May 8, 2009

Targeted Resequencing

Targeted Resequencing is one area of the DNA sequencing landscape that has not yet been revolutionized by Next-Gen technologies.

Targeted resequencing typically investigates a few genes (or a few dozen) across large populations. The largest portion of the effort involves lots of PCR to collect all the exons — or in some projects entire gene regions, then sequencing each amplification product, while keeping track of which PCR product comes from which individual. Even a small project - 10 genes, with 10 exons each, on 100 individuals means 10,000 PCR reactions, and 10,000 sequencing reactions (while keeping accurate track of 10,000 different DNA fragments and avoiding cross-contamination).

The Next-Gen approach would amplify the genomic regions in larger chunks, combine all of the chunks from one individual together, then run the library prep protocol (fragment, attach linkers, etc). So how does this play out in reality?

I read a paper in Genome Biology yesterday (Harismendy et al about targeted sequencing. They looked at six genes, which were covered by 28 large PCR amplicons (all exons plus some introns) which ranged in size from 3 to 14 kb, for a total of 266 kb of genomic DNA. These PCR products were then combined, and used in the sample prep protocols for 454, ABI SOLID, and Illumina GA sequencing. The same genes also were sequenced by standard Sanger methods using 273 short PCR reactions (88 kb).

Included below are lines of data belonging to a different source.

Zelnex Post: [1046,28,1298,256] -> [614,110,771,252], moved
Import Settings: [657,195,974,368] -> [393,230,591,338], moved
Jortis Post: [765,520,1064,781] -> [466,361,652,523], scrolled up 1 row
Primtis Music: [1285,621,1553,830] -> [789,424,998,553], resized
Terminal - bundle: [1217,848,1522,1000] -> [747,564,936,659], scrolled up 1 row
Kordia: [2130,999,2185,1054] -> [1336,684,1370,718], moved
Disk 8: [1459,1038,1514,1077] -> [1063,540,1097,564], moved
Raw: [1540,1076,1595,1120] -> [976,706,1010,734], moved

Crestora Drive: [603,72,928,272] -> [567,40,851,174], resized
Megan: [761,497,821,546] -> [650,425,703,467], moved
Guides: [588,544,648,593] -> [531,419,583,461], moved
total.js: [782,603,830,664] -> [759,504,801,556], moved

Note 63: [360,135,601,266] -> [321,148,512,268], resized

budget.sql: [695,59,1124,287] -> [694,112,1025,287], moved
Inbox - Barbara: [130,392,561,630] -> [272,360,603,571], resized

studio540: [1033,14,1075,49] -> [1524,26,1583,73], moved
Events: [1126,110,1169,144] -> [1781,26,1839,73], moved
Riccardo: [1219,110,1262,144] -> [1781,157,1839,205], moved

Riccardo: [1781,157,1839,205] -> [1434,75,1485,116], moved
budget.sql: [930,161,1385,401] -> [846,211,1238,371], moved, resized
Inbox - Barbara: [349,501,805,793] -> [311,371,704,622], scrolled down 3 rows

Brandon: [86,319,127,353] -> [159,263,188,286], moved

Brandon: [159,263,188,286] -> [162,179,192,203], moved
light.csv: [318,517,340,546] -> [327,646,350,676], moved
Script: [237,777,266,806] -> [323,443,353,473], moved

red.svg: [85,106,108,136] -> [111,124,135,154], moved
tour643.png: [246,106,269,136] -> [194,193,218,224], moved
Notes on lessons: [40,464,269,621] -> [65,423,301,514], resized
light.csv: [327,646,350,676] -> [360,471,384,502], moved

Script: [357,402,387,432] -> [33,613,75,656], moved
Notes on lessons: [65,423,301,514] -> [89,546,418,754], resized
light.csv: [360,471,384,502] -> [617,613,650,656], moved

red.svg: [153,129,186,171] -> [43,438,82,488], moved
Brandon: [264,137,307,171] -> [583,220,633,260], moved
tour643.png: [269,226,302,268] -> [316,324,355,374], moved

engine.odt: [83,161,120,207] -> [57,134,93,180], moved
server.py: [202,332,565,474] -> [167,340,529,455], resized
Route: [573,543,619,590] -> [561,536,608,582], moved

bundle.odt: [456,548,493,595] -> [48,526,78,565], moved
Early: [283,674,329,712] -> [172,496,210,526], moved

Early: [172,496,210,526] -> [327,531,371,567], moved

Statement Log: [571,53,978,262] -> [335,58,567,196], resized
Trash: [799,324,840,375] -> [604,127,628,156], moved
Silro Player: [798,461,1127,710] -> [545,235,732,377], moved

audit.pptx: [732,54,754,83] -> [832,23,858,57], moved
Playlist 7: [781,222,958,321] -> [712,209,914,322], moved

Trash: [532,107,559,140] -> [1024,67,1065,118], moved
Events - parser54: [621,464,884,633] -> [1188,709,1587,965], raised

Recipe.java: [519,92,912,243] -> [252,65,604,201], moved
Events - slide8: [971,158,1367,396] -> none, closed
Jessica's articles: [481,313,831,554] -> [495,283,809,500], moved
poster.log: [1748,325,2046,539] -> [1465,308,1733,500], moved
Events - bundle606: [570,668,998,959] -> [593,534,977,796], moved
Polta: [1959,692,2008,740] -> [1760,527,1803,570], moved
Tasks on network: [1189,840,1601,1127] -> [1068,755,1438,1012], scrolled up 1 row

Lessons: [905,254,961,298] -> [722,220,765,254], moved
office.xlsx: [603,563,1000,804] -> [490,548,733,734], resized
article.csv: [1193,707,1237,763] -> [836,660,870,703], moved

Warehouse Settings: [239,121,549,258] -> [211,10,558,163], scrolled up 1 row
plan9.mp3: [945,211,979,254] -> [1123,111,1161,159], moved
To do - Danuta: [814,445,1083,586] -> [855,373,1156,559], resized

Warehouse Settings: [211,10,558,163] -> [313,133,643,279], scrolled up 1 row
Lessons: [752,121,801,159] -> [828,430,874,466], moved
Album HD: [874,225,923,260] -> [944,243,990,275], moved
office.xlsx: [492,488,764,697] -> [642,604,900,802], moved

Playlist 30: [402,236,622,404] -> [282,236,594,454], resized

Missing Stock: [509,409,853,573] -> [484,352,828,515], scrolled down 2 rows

Overall, the NG seq methods showed distinct bias favoring the ends of PCR products, and required very high coverage (34-fold, 110-fold and 101-fold for Roche 454, Illumina GA, and ABI SOLiD, respectively) to achieve a 10% false positive rate - false negative rates were much lower.

Lets talk about costs. Sanger sequencing costs from $3-10 per sample. I've got an Internet offer here for $4 per reaction, so lets use that for this study:

Sanger: $4 x 273 = $1092 per individual
Illumina is about $1000 per sample plus about $300 per sample for the library prep kit.

So I think they are about the same.

However, the Next Gen methods come out far ahead if you multiplex a group of individuals together in the same sequencing reaction. This is not possible with Sanger methods since the sequence is read from the average of a large number of molecules. Then the question becomes how deep can you multiplex while still producing enough reads from each individual research subject to achieve the depth of coverage needed? Our Illumina GAII currently produces about 2 million (usable) 35 bp reads per lane, but we are ramping up toward 5 million 50 bp reads with the latest upgrades.

2 M X 35 bp = 70 M bases
5 M X 50 bp = 250 M bases

So for 250 kb X 100x coverage = 25 M bp

So it looks like the current generation of NG machines do have a cost advantage over Sanger methods if you include 8, 10, or 12 X multiplexing. Improved accuracy and reduced sampling bias (sample prep methods) could bring down the coverage requirements and increase the advantage of NG methods.

I'd really like to hear some other opinions about this issue. We are writing several grant proposals for projects like these and I need some convincing arguments.